Requirements
Pull out every line from all of the items below and copy each one word for word, keeping their order.
+ + + + +
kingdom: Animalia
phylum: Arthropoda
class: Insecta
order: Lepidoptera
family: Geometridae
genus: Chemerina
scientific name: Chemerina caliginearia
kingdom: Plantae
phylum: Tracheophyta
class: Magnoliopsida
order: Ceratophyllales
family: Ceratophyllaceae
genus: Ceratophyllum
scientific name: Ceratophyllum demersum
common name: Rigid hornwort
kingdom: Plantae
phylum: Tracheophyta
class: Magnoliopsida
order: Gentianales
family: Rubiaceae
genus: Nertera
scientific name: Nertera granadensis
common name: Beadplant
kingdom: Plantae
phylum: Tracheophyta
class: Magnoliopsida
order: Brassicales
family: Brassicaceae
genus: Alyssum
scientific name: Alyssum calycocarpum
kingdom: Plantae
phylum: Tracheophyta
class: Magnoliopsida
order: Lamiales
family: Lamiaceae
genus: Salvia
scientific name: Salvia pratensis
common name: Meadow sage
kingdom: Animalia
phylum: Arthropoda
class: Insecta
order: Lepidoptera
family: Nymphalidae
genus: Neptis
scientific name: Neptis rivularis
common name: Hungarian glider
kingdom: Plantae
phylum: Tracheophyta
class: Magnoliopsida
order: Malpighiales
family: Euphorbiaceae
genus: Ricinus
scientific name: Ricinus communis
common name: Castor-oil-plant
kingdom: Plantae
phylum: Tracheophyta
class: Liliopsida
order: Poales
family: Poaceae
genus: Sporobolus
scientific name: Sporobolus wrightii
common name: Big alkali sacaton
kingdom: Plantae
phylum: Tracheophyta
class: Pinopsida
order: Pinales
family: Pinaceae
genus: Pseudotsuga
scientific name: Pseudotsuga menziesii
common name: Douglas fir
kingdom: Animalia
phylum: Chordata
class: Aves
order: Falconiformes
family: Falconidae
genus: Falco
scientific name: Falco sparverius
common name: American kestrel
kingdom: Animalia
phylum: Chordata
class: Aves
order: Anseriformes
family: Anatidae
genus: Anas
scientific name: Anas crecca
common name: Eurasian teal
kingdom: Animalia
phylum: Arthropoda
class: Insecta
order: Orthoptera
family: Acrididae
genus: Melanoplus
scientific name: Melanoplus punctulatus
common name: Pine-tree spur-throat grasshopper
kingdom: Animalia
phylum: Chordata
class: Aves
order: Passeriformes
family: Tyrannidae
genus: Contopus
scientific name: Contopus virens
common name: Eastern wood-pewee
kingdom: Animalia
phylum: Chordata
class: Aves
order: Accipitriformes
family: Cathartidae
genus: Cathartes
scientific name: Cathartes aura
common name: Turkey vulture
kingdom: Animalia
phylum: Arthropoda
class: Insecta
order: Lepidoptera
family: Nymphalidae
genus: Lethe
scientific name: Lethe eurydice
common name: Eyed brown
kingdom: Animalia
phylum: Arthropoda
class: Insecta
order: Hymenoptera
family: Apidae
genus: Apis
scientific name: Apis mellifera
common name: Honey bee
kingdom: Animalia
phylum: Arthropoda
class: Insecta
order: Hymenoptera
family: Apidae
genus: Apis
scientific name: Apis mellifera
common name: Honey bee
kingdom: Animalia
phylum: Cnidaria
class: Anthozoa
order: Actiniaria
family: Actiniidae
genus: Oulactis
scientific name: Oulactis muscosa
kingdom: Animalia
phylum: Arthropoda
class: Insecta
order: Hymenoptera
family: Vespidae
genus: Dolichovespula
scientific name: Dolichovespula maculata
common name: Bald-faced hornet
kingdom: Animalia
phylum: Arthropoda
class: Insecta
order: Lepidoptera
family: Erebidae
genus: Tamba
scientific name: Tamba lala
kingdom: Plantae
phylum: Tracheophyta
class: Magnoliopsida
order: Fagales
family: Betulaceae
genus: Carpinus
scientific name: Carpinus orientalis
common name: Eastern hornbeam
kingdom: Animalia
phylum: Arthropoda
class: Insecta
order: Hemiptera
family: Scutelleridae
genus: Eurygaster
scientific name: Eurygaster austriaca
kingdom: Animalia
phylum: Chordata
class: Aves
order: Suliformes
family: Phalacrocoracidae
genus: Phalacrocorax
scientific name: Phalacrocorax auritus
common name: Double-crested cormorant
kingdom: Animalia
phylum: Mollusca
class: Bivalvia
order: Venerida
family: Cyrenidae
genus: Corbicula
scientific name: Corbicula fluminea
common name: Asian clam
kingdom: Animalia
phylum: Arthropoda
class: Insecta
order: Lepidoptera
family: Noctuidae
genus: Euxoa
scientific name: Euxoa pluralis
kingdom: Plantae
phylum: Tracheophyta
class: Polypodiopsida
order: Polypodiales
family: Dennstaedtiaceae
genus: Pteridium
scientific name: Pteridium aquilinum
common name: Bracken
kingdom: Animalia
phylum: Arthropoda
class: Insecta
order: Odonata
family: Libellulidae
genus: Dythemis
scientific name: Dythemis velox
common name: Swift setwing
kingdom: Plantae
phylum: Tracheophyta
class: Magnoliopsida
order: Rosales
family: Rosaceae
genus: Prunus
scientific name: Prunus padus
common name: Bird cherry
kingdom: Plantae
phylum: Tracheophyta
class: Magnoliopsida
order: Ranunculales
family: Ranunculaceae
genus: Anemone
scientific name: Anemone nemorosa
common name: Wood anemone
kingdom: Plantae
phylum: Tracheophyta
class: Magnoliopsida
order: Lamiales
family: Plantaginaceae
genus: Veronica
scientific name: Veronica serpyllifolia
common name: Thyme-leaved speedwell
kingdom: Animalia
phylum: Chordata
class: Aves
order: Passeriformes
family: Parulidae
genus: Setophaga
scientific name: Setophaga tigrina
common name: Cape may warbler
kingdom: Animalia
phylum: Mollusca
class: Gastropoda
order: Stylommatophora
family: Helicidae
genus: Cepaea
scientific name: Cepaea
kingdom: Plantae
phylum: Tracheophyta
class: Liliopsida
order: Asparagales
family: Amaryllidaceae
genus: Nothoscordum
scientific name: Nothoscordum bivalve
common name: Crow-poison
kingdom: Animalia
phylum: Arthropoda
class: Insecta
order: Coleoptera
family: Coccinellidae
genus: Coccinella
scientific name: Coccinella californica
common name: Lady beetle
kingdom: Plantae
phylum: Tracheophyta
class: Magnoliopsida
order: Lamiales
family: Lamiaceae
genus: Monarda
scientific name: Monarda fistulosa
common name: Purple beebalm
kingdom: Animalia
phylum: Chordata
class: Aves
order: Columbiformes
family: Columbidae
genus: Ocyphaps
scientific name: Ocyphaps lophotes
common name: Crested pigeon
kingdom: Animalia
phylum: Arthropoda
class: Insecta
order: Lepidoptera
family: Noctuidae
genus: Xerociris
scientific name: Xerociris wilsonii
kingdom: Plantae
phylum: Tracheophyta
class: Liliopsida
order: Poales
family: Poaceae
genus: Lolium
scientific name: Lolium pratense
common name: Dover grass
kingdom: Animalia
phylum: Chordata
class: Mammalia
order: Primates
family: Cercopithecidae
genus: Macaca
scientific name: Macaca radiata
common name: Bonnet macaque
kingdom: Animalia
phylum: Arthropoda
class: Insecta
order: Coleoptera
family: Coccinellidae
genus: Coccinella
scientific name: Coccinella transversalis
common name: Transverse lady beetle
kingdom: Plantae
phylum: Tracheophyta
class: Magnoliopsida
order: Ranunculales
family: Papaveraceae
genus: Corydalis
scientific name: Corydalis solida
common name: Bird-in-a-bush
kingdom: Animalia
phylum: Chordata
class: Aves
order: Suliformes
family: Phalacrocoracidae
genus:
+ + + + +
Exercise answer
kingdom: Animalia
phylum: Arthropoda
class: Insecta
order: Lepidoptera
family: Geometridae
genus: Chemerina
scientific name: Chemerina caliginearia
kingdom: Plantae
phylum: Tracheophyta
class: Magnoliopsida
order: Ceratophyllales
family: Ceratophyllaceae
genus: Ceratophyllum
scientific name: Ceratophyllum demersum
common name: Rigid hornwort
kingdom: Plantae
phylum: Tracheophyta
class: Magnoliopsida
order: Gentianales
family: Rubiaceae
genus: Nertera
scientific name: Nertera granadensis
common name: Beadplant
kingdom: Plantae
phylum: Tracheophyta
class: Magnoliopsida
order: Brassicales
family: Brassicaceae
genus: Alyssum
scientific name: Alyssum calycocarpum
kingdom: Plantae
phylum: Tracheophyta
class: Magnoliopsida
order: Lamiales
family: Lamiaceae
genus: Salvia
scientific name: Salvia pratensis
common name: Meadow sage
kingdom: Animalia
phylum: Arthropoda
class: Insecta
order: Lepidoptera
family: Nymphalidae
genus: Neptis
scientific name: Neptis rivularis
common name: Hungarian glider
kingdom: Plantae
phylum: Tracheophyta
class: Magnoliopsida
order: Malpighiales
family: Euphorbiaceae
genus: Ricinus
scientific name: Ricinus communis
common name: Castor-oil-plant
kingdom: Plantae
phylum: Tracheophyta
class: Liliopsida
order: Poales
family: Poaceae
genus: Sporobolus
scientific name: Sporobolus wrightii
common name: Big alkali sacaton
kingdom: Plantae
phylum: Tracheophyta
class: Pinopsida
order: Pinales
family: Pinaceae
genus: Pseudotsuga
scientific name: Pseudotsuga menziesii
common name: Douglas fir
kingdom: Animalia
phylum: Chordata
class: Aves
order: Falconiformes
family: Falconidae
genus: Falco
scientific name: Falco sparverius
common name: American kestrel
kingdom: Animalia
phylum: Chordata
class: Aves
order: Anseriformes
family: Anatidae
genus: Anas
scientific name: Anas crecca
common name: Eurasian teal
kingdom: Animalia
phylum: Arthropoda
class: Insecta
order: Orthoptera
family: Acrididae
genus: Melanoplus
scientific name: Melanoplus punctulatus
common name: Pine-tree spur-throat grasshopper
kingdom: Animalia
phylum: Chordata
class: Aves
order: Passeriformes
family: Tyrannidae
genus: Contopus
scientific name: Contopus virens
common name: Eastern wood-pewee
kingdom: Animalia
phylum: Chordata
class: Aves
order: Accipitriformes
family: Cathartidae
genus: Cathartes
scientific name: Cathartes aura
common name: Turkey vulture
kingdom: Animalia
phylum: Arthropoda
class: Insecta
order: Lepidoptera
family: Nymphalidae
genus: Lethe
scientific name: Lethe eurydice
common name: Eyed brown
kingdom: Animalia
phylum: Arthropoda
class: Insecta
order: Hymenoptera
family: Apidae
genus: Apis
scientific name: Apis mellifera
common name: Honey bee
kingdom: Animalia
phylum: Arthropoda
class: Insecta
order: Hymenoptera
family: Apidae
genus: Apis
scientific name: Apis mellifera
common name: Honey bee
kingdom: Animalia
phylum: Cnidaria
class: Anthozoa
order: Actiniaria
family: Actiniidae
genus: Oulactis
scientific name: Oulactis muscosa
kingdom: Animalia
phylum: Arthropoda
class: Insecta
order: Hymenoptera
family: Vespidae
genus: Dolichovespula
scientific name: Dolichovespula maculata
common name: Bald-faced hornet
kingdom: Animalia
phylum: Arthropoda
class: Insecta
order: Lepidoptera
family: Erebidae
genus: Tamba
scientific name: Tamba lala
kingdom: Plantae
phylum: Tracheophyta
class: Magnoliopsida
order: Fagales
family: Betulaceae
genus: Carpinus
scientific name: Carpinus orientalis
common name: Eastern hornbeam
kingdom: Animalia
phylum: Arthropoda
class: Insecta
order: Hemiptera
family: Scutelleridae
genus: Eurygaster
scientific name: Eurygaster austriaca
kingdom: Animalia
phylum: Chordata
class: Aves
order: Suliformes
family: Phalacrocoracidae
genus: Phalacrocorax
scientific name: Phalacrocorax auritus
common name: Double-crested cormorant
kingdom: Animalia
phylum: Mollusca
class: Bivalvia
order: Venerida
family: Cyrenidae
genus: Corbicula
scientific name: Corbicula fluminea
common name: Asian clam
kingdom: Animalia
phylum: Arthropoda
class: Insecta
order: Lepidoptera
family: Noctuidae
genus: Euxoa
scientific name: Euxoa pluralis
kingdom: Plantae
phylum: Tracheophyta
class: Polypodiopsida
order: Polypodiales
family: Dennstaedtiaceae
genus: Pteridium
scientific name: Pteridium aquilinum
common name: Bracken
kingdom: Animalia
phylum: Arthropoda
class: Insecta
order: Odonata
family: Libellulidae
genus: Dythemis
scientific name: Dythemis velox
common name: Swift setwing
kingdom: Plantae
phylum: Tracheophyta
class: Magnoliopsida
order: Rosales
family: Rosaceae
genus: Prunus
scientific name: Prunus padus
common name: Bird cherry
kingdom: Plantae
phylum: Tracheophyta
class: Magnoliopsida
order: Ranunculales
family: Ranunculaceae
genus: Anemone
scientific name: Anemone nemorosa
common name: Wood anemone
kingdom: Plantae
phylum: Tracheophyta
class: Magnoliopsida
order: Lamiales
family: Plantaginaceae
genus: Veronica
scientific name: Veronica serpyllifolia
common name: Thyme-leaved speedwell
kingdom: Animalia
phylum: Chordata
class: Aves
order: Passeriformes
family: Parulidae
genus: Setophaga
scientific name: Setophaga tigrina
common name: Cape may warbler
kingdom: Animalia
phylum: Mollusca
class: Gastropoda
order: Stylommatophora
family: Helicidae
genus: Cepaea
scientific name: Cepaea
kingdom: Plantae
phylum: Tracheophyta
class: Liliopsida
order: Asparagales
family: Amaryllidaceae
genus: Nothoscordum
scientific name: Nothoscordum bivalve
common name: Crow-poison
kingdom: Animalia
phylum: Arthropoda
class: Insecta
order: Coleoptera
family: Coccinellidae
genus: Coccinella
scientific name: Coccinella californica
common name: Lady beetle
kingdom: Plantae
phylum: Tracheophyta
class: Magnoliopsida
order: Lamiales
family: Lamiaceae
genus: Monarda
scientific name: Monarda fistulosa
common name: Purple beebalm
kingdom: Animalia
phylum: Chordata
class: Aves
order: Columbiformes
family: Columbidae
genus: Ocyphaps
scientific name: Ocyphaps lophotes
common name: Crested pigeon
kingdom: Animalia
phylum: Arthropoda
class: Insecta
order: Lepidoptera
family: Noctuidae
genus: Xerociris
scientific name: Xerociris wilsonii
kingdom: Plantae
phylum: Tracheophyta
class: Liliopsida
order: Poales
family: Poaceae
genus: Lolium
scientific name: Lolium pratense
common name: Dover grass
kingdom: Animalia
phylum: Chordata
class: Mammalia
order: Primates
family: Cercopithecidae
genus: Macaca
scientific name: Macaca radiata
common name: Bonnet macaque
kingdom: Animalia
phylum: Arthropoda
class: Insecta
order: Coleoptera
family: Coccinellidae
genus: Coccinella
scientific name: Coccinella transversalis
common name: Transverse lady beetle
kingdom: Plantae
phylum: Tracheophyta
class: Magnoliopsida
order: Ranunculales
family: Papaveraceae
genus: Corydalis
scientific name: Corydalis solida
common name: Bird-in-a-bush
kingdom: Animalia
phylum: Chordata
class: Aves
order: Suliformes
family: Phalacrocoracidae
genus:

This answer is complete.